→ DESCRIPTION OF THE TASK
Everything in the records below must be repeated exactly, except the pictures.

→ SUPPLIED DATA
+-------+

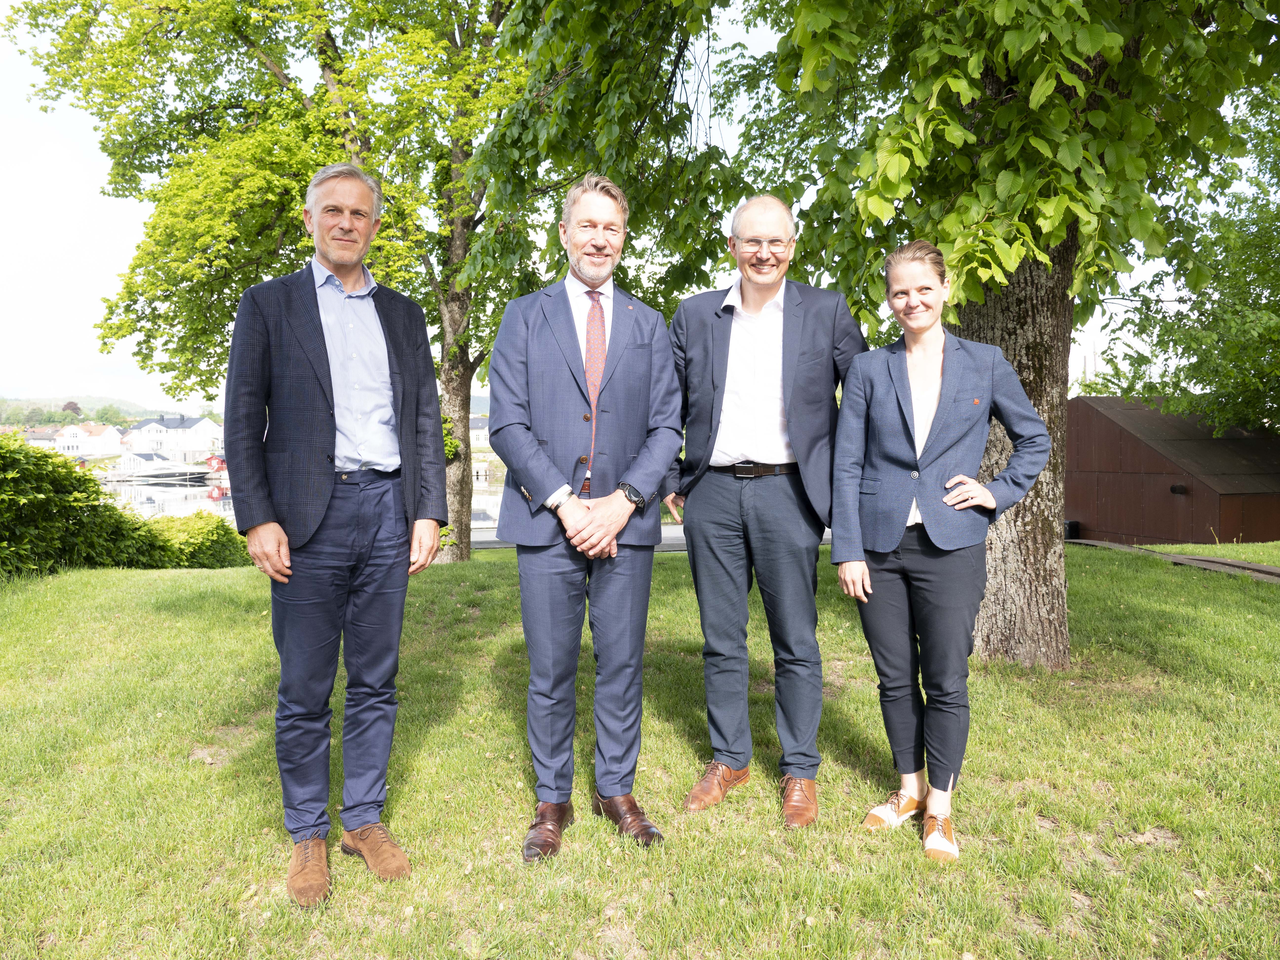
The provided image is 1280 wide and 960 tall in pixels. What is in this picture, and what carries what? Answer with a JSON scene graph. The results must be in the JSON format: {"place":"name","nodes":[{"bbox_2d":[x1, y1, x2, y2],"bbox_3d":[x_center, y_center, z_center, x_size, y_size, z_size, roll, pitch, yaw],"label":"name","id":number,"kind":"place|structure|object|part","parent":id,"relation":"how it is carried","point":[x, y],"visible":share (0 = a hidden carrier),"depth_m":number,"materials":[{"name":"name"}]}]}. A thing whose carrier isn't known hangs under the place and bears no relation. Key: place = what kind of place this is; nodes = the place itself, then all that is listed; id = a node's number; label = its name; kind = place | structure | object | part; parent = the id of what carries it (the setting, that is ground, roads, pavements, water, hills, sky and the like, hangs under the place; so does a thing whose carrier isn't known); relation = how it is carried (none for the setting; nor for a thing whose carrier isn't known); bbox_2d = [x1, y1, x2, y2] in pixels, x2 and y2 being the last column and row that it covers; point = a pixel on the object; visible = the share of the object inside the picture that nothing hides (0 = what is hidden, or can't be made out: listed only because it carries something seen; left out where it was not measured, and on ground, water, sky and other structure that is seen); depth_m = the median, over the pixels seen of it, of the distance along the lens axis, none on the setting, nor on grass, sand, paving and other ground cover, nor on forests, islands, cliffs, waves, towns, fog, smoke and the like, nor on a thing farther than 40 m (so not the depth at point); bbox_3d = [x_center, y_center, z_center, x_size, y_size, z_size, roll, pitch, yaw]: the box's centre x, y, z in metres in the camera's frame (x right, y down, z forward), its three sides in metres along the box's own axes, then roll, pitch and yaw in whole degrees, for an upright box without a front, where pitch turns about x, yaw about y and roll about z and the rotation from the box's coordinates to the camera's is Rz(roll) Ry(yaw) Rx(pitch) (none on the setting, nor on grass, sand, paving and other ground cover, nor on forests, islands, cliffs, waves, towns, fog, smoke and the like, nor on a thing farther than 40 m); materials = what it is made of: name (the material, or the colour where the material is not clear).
{"place":"outdoors","nodes":[
{"label":"outdoors","id":0,"kind":"place"},
{"bbox_2d":[18,426,60,448],"label":"house","id":1,"kind":"structure","parent":0,"point":[46,442],"materials":[{"name":"white"}]},
{"bbox_2d":[51,422,122,457],"label":"white house","id":2,"kind":"structure","parent":0,"point":[75,431],"materials":[{"name":"white"}]},
{"bbox_2d":[0,393,178,425],"label":"hill","id":3,"kind":"structure","parent":0,"point":[41,402],"materials":[{"name":"green plant"}]},
{"bbox_2d":[125,413,222,459],"label":"white house","id":4,"kind":"structure","parent":0,"point":[200,423],"materials":[{"name":"white"}]},
{"bbox_2d":[96,463,507,527],"label":"water","id":5,"kind":"structure","parent":0,"point":[194,493],"materials":[{"name":"liquid"}]},
{"bbox_2d":[106,450,212,480],"label":"boat","id":6,"kind":"object","parent":5,"relation":"on","point":[186,469],"visible":0.91,"materials":[{"name":"white plastic"}]},
{"bbox_2d":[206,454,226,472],"label":"red house","id":7,"kind":"structure","parent":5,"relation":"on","point":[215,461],"materials":[{"name":"red paint"}]},
{"bbox_2d":[468,415,490,449],"label":"house","id":8,"kind":"structure","parent":0,"point":[472,431],"materials":[{"name":"white"}]},
{"bbox_2d":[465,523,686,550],"label":"pavement","id":9,"kind":"structure","parent":0,"point":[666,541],"materials":[{"name":"grey concrete"}]},
{"bbox_2d":[0,0,1218,414],"label":"sky","id":10,"kind":"structure","parent":0,"point":[96,267],"materials":[{"name":"white"}]},
{"bbox_2d":[0,534,1279,959],"label":"lawn","id":11,"kind":"structure","parent":0,"point":[674,571],"materials":[{"name":"green plant"}]},
{"bbox_2d":[0,437,254,575],"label":"hedge","id":12,"kind":"object","parent":11,"relation":"on","point":[223,525],"visible":0.86,"depth_m":9.71,"materials":[{"name":"green plant"}]},
{"bbox_2d":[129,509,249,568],"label":"shrub","id":13,"kind":"object","parent":11,"relation":"on","point":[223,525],"visible":0.54,"depth_m":11.38,"materials":[{"name":"green plant"}]},
{"bbox_2d":[8,0,542,563],"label":"tree","id":14,"kind":"object","parent":11,"relation":"on","point":[324,57],"visible":0.79,"depth_m":10.59,"materials":[{"name":"green plant"}]},
{"label":"tree trunk","id":15,"kind":"part","parent":14,"relation":"part of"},
{"bbox_2d":[223,160,449,905],"bbox_3d":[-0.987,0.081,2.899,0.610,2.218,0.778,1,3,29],"label":"man","id":16,"kind":"object","parent":11,"relation":"on","point":[319,342],"visible":0.97,"depth_m":2.74},
{"bbox_2d":[484,172,684,859],"bbox_3d":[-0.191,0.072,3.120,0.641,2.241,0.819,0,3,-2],"label":"man","id":17,"kind":"object","parent":11,"relation":"on","point":[626,372],"visible":0.98,"depth_m":2.99},
{"bbox_2d":[664,195,866,828],"bbox_3d":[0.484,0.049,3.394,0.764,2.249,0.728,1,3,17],"label":"man","id":18,"kind":"object","parent":11,"relation":"on","point":[764,342],"visible":0.98,"depth_m":3.27},
{"bbox_2d":[490,0,1279,672],"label":"tree","id":19,"kind":"object","parent":11,"relation":"on","point":[992,82],"visible":0.9,"depth_m":4.74,"materials":[{"name":"green plant"}]},
{"label":"tree trunk","id":20,"kind":"part","parent":19,"relation":"part of","materials":[{"name":"wood"}]},
{"bbox_2d":[827,241,1054,861],"bbox_3d":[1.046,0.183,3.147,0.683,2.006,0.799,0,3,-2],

+-------+

→ RESULT BELOW
The provided image is 1280 wide and 960 tall in pixels. What is in this picture, and what carries what? Answer with a JSON scene graph. The results must be in the JSON format: {"place":"name","nodes":[{"bbox_2d":[x1, y1, x2, y2],"bbox_3d":[x_center, y_center, z_center, x_size, y_size, z_size, roll, pitch, yaw],"label":"name","id":number,"kind":"place|structure|object|part","parent":id,"relation":"how it is carried","point":[x, y],"visible":share (0 = a hidden carrier),"depth_m":number,"materials":[{"name":"name"}]}]}. A thing whose carrier isn't known hangs under the place and bears no relation. Key: place = what kind of place this is; nodes = the place itself, then all that is listed; id = a node's number; label = its name; kind = place | structure | object | part; parent = the id of what carries it (the setting, that is ground, roads, pavements, water, hills, sky and the like, hangs under the place; so does a thing whose carrier isn't known); relation = how it is carried (none for the setting; nor for a thing whose carrier isn't known); bbox_2d = [x1, y1, x2, y2] in pixels, x2 and y2 being the last column and row that it covers; point = a pixel on the object; visible = the share of the object inside the picture that nothing hides (0 = what is hidden, or can't be made out: listed only because it carries something seen; left out where it was not measured, and on ground, water, sky and other structure that is seen); depth_m = the median, over the pixels seen of it, of the distance along the lens axis, none on the setting, nor on grass, sand, paving and other ground cover, nor on forests, islands, cliffs, waves, towns, fog, smoke and the like, nor on a thing farther than 40 m (so not the depth at point); bbox_3d = [x_center, y_center, z_center, x_size, y_size, z_size, roll, pitch, yaw]: the box's centre x, y, z in metres in the camera's frame (x right, y down, z forward), its three sides in metres along the box's own axes, then roll, pitch and yaw in whole degrees, for an upright box without a front, where pitch turns about x, yaw about y and roll about z and the rotation from the box's coordinates to the camera's is Rz(roll) Ry(yaw) Rx(pitch) (none on the setting, nor on grass, sand, paving and other ground cover, nor on forests, islands, cliffs, waves, towns, fog, smoke and the like, nor on a thing farther than 40 m); materials = what it is made of: name (the material, or the colour where the material is not clear).
{"place":"outdoors","nodes":[
{"label":"outdoors","id":0,"kind":"place"},
{"bbox_2d":[18,426,60,448],"label":"house","id":1,"kind":"structure","parent":0,"point":[46,442],"materials":[{"name":"white"}]},
{"bbox_2d":[51,422,122,457],"label":"white house","id":2,"kind":"structure","parent":0,"point":[75,431],"materials":[{"name":"white"}]},
{"bbox_2d":[0,393,178,425],"label":"hill","id":3,"kind":"structure","parent":0,"point":[41,402],"materials":[{"name":"green plant"}]},
{"bbox_2d":[125,413,222,459],"label":"white house","id":4,"kind":"structure","parent":0,"point":[200,423],"materials":[{"name":"white"}]},
{"bbox_2d":[96,463,507,527],"label":"water","id":5,"kind":"structure","parent":0,"point":[194,493],"materials":[{"name":"liquid"}]},
{"bbox_2d":[106,450,212,480],"label":"boat","id":6,"kind":"object","parent":5,"relation":"on","point":[186,469],"visible":0.91,"materials":[{"name":"white plastic"}]},
{"bbox_2d":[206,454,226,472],"label":"red house","id":7,"kind":"structure","parent":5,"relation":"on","point":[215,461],"materials":[{"name":"red paint"}]},
{"bbox_2d":[468,415,490,449],"label":"house","id":8,"kind":"structure","parent":0,"point":[472,431],"materials":[{"name":"white"}]},
{"bbox_2d":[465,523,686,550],"label":"pavement","id":9,"kind":"structure","parent":0,"point":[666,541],"materials":[{"name":"grey concrete"}]},
{"bbox_2d":[0,0,1218,414],"label":"sky","id":10,"kind":"structure","parent":0,"point":[96,267],"materials":[{"name":"white"}]},
{"bbox_2d":[0,534,1279,959],"label":"lawn","id":11,"kind":"structure","parent":0,"point":[674,571],"materials":[{"name":"green plant"}]},
{"bbox_2d":[0,437,254,575],"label":"hedge","id":12,"kind":"object","parent":11,"relation":"on","point":[223,525],"visible":0.86,"depth_m":9.71,"materials":[{"name":"green plant"}]},
{"bbox_2d":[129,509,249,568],"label":"shrub","id":13,"kind":"object","parent":11,"relation":"on","point":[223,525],"visible":0.54,"depth_m":11.38,"materials":[{"name":"green plant"}]},
{"bbox_2d":[8,0,542,563],"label":"tree","id":14,"kind":"object","parent":11,"relation":"on","point":[324,57],"visible":0.79,"depth_m":10.59,"materials":[{"name":"green plant"}]},
{"label":"tree trunk","id":15,"kind":"part","parent":14,"relation":"part of"},
{"bbox_2d":[223,160,449,905],"bbox_3d":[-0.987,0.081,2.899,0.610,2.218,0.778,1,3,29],"label":"man","id":16,"kind":"object","parent":11,"relation":"on","point":[319,342],"visible":0.97,"depth_m":2.74},
{"bbox_2d":[484,172,684,859],"bbox_3d":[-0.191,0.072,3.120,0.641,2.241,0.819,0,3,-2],"label":"man","id":17,"kind":"object","parent":11,"relation":"on","point":[626,372],"visible":0.98,"depth_m":2.99},
{"bbox_2d":[664,195,866,828],"bbox_3d":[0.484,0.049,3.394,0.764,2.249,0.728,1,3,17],"label":"man","id":18,"kind":"object","parent":11,"relation":"on","point":[764,342],"visible":0.98,"depth_m":3.27},
{"bbox_2d":[490,0,1279,672],"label":"tree","id":19,"kind":"object","parent":11,"relation":"on","point":[992,82],"visible":0.9,"depth_m":4.74,"materials":[{"name":"green plant"}]},
{"label":"tree trunk","id":20,"kind":"part","parent":19,"relation":"part of","materials":[{"name":"wood"}]},
{"bbox_2d":[827,241,1054,861],"bbox_3d":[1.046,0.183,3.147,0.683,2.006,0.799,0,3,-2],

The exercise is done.